Millet is grain-like in texture, but is actually considered a seed. It can be traced back to biblical times, and according to website Body Ecology, it has been a prized crop for centuries in China, Greece, India and Africa. Body Ecology goes on to describe the many benefits of millet, such as acting as a prebiotic to help nourish your intestinal flora, providing serotonin to help calm and soothe you and keeping you regular by hydrating your colon, as it's easy to digest.
Rinse the millet seeds and remove any stones or hulls.

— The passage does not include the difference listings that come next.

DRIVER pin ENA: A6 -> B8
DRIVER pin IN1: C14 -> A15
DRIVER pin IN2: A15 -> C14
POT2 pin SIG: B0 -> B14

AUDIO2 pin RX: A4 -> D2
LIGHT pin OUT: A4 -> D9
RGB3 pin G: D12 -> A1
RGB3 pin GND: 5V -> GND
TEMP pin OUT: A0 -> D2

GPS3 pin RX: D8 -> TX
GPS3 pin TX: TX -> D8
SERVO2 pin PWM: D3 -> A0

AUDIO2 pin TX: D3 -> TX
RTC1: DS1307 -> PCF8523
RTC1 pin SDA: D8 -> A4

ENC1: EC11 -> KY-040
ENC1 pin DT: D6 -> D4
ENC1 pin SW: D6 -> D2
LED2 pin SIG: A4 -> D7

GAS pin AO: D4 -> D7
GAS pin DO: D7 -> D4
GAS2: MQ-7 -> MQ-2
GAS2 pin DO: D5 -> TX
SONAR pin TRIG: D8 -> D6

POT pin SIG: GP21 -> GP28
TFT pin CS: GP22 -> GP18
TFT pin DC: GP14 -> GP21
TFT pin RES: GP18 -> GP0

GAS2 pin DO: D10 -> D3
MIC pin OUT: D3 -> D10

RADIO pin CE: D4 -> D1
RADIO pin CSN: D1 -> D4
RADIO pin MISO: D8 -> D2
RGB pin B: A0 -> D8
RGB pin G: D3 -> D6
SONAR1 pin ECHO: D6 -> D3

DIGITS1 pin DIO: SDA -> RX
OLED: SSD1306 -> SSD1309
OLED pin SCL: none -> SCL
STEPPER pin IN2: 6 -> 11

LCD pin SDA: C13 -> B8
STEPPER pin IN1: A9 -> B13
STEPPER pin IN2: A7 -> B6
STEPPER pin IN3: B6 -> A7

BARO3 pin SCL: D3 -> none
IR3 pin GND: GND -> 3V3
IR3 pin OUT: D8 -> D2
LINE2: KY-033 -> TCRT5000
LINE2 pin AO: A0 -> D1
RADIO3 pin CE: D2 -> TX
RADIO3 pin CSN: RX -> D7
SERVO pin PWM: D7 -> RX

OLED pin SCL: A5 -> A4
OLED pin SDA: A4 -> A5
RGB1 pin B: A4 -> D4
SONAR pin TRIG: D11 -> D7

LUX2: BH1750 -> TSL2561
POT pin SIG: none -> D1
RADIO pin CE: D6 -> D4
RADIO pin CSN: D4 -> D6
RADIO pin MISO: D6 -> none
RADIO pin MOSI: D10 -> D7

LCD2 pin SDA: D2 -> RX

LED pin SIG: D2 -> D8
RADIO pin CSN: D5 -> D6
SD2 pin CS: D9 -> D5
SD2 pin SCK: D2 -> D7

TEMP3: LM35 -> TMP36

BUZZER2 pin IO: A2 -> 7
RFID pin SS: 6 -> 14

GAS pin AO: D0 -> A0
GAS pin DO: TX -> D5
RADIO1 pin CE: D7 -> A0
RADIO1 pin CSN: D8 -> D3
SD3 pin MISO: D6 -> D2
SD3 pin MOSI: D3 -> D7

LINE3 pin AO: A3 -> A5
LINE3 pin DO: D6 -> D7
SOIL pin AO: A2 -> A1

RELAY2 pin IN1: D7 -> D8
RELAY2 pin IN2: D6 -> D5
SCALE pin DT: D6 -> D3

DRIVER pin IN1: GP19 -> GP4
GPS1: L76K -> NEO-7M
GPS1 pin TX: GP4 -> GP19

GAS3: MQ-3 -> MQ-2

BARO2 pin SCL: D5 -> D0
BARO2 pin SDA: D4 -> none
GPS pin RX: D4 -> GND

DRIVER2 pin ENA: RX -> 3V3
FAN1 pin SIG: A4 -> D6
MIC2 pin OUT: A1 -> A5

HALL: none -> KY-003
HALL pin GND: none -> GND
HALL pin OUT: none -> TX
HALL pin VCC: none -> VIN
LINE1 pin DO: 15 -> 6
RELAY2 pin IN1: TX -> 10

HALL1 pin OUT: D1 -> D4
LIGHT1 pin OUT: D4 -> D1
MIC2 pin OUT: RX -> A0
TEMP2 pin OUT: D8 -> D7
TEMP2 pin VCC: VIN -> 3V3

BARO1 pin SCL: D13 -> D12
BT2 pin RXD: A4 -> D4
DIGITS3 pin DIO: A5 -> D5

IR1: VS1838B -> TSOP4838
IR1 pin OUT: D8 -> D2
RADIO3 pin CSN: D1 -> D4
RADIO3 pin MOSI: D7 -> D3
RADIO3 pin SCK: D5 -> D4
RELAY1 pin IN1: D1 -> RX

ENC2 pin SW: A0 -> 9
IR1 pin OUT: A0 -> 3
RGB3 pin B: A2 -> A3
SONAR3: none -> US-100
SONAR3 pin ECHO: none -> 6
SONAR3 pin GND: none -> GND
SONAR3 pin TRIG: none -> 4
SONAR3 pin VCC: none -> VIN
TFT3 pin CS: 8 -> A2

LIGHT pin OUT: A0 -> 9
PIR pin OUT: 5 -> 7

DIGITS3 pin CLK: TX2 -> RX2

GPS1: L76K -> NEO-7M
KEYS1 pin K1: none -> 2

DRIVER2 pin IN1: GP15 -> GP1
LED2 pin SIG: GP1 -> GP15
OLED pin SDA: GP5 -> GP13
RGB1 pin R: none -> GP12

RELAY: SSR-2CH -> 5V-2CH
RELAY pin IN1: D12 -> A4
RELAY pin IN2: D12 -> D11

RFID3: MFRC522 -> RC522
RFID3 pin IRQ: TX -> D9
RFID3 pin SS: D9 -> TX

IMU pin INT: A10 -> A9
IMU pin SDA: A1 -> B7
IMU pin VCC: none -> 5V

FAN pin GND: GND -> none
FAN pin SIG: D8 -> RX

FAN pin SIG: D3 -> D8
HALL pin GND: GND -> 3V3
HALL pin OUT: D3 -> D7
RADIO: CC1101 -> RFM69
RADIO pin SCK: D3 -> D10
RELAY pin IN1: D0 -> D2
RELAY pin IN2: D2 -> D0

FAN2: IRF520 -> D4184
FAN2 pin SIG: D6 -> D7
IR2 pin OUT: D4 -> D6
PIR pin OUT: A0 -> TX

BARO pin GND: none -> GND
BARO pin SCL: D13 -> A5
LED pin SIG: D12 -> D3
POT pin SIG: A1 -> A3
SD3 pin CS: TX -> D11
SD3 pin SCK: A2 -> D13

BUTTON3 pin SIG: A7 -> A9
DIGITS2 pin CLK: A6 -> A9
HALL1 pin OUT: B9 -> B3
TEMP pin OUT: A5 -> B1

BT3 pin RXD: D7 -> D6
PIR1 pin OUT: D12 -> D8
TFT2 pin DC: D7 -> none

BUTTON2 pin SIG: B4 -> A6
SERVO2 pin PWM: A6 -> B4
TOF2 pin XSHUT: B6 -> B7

Many bulk grains and seeds can contain little stones that you want to be sure to sift out.
Allow the seed to soak in filtered water for 8 to 24 hours. This will make the millet easier for the body to digest by jump starting the enzyme process.
Drain the millet and boil it in water. Use 2 to 2.5 cups of water for every cup of soaked millet. Your millet is ready when it changes from dark yellow to more of a pale yellow color. This can take 15 or more minutes, depending on how much you're cooking.
Add salt, a little garlic and onion powder to taste and butter or margarine. This will make it taste more like a savory breakfast cereal, similar to Southern-style grits.
Add sugar or other sweetener, milk and cut-up fruit. This way of cooking it is like creamy oatmeal with added fruit.
If you skip the soaking process, add three cups of water for every one cup of millet when cooking.